§ Passage provided
"""

THE FIRST HINT THAT SOMETHING WAS WRONG
For the first few months, the customer was elated at the business value being provided by this solution (it helped them ace a government audit). But suddenly a large number of tickets mysteriously "started over". A second set of approvals launched. Data overwritten. Notifications sent. On further inspection, it appears the workflow had launched a second time. Digging deeper, a large number of older Tasks simply had no workflow. Some of you may remember this from my The mysterious case of the disappearing workflows thread.
WORKFLOWS ARE FLUSHED ON OLD INSTANCES!!
The horrifying root cause to this issue is that on older instances of ServiceNow, completed workflows are flushed after a few months. Take a look at the visualization above. That workflow completes in a couple days. Here's the culprit. Workflow context table flushes "ended" workflows after 15 million seconds.

"""

§ Entries supplied
"""

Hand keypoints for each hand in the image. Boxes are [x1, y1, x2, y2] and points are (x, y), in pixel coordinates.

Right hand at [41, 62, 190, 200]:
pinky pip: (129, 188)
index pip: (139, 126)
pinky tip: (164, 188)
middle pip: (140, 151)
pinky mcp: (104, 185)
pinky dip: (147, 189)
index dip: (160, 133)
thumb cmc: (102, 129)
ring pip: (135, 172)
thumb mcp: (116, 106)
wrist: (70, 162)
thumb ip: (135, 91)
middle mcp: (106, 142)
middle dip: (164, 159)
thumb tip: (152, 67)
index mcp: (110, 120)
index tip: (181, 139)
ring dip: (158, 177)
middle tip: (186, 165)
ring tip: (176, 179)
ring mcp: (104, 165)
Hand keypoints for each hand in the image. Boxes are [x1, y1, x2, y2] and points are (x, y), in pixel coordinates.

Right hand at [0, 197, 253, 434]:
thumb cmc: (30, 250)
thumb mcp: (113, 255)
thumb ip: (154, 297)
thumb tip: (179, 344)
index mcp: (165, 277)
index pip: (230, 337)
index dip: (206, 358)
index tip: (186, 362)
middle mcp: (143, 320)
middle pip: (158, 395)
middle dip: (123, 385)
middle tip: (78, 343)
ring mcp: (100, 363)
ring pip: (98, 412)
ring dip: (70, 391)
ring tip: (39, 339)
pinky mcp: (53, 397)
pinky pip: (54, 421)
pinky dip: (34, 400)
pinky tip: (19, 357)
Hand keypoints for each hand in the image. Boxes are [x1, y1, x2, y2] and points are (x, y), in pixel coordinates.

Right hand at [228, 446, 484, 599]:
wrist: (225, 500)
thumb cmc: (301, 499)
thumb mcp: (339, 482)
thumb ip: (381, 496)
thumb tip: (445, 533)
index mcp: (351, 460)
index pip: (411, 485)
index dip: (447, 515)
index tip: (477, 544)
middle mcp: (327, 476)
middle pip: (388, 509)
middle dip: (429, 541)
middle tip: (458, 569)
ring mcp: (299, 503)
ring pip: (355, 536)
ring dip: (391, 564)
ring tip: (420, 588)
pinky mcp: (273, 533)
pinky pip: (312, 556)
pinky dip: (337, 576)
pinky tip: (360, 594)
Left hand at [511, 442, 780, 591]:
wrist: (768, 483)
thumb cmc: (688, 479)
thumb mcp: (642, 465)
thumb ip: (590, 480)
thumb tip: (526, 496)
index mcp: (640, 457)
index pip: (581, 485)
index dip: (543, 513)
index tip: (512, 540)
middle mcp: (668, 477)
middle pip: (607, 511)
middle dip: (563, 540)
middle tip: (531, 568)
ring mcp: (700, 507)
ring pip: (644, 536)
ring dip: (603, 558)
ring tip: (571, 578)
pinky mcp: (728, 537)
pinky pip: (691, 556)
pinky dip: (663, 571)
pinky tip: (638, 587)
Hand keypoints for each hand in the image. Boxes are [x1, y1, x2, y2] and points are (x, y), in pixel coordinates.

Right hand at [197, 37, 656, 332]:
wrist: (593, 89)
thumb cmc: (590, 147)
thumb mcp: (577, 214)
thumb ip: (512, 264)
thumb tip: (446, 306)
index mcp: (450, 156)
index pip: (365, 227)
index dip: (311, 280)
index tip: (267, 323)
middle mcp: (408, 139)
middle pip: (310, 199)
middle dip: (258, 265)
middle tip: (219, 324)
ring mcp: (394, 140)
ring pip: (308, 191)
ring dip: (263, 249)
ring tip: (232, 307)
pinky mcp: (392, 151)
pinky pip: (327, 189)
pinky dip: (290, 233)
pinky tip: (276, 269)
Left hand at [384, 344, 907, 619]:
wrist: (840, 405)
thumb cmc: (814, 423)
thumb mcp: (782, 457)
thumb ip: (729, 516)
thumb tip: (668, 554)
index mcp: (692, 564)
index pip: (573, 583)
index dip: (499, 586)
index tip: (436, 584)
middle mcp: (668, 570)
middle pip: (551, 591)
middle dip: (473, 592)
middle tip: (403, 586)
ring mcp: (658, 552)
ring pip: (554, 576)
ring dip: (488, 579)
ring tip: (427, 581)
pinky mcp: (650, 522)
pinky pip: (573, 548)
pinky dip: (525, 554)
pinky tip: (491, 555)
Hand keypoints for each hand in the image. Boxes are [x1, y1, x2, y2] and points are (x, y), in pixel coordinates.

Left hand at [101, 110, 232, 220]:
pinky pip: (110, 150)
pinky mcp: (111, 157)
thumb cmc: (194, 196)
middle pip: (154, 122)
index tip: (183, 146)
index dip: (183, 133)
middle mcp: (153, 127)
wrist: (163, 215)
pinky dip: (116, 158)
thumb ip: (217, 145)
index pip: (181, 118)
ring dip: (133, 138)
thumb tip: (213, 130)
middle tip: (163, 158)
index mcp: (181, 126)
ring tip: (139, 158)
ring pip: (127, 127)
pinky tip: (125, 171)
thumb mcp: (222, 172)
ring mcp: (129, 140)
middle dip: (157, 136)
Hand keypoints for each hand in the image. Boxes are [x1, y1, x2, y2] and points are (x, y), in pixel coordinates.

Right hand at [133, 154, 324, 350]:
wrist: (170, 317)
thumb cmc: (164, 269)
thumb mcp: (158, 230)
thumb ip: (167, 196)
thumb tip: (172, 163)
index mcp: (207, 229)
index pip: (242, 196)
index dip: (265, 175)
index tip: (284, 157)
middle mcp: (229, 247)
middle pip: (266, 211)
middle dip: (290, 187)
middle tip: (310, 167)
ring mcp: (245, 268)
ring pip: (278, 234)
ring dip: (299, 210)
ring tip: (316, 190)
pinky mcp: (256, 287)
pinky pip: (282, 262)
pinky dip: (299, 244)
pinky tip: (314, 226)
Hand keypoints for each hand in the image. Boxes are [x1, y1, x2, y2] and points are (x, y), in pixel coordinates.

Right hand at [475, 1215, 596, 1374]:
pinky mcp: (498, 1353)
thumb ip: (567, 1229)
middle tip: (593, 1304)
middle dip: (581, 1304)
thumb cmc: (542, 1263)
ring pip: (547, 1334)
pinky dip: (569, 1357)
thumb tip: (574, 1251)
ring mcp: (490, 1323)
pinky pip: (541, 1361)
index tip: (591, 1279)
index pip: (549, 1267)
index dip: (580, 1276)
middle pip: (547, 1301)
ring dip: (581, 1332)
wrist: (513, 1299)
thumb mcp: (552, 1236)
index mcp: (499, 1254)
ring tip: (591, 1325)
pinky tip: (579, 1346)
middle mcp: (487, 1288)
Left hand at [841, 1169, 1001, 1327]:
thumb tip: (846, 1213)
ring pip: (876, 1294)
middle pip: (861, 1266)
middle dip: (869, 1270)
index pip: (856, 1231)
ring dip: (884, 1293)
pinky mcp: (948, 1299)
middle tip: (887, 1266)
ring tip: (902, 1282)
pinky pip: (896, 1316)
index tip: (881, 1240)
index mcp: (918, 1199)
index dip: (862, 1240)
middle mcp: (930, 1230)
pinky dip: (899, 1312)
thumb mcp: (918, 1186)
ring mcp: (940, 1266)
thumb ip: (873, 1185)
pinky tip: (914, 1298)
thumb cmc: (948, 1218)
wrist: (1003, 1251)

"""

Rewrite everything from "WORKFLOWS ARE FLUSHED ON" down to "15 million seconds." in the passage on the disappearing workflows, changing "ServiceNow" to "the platform".

§ Answer below
WORKFLOWS ARE FLUSHED ON OLD INSTANCES!!
The horrifying root cause to this issue is that on older instances of the platform, completed workflows are flushed after a few months. Take a look at the visualization above. That workflow completes in a couple days. Here's the culprit. Workflow context table flushes "ended" workflows after 15 million seconds.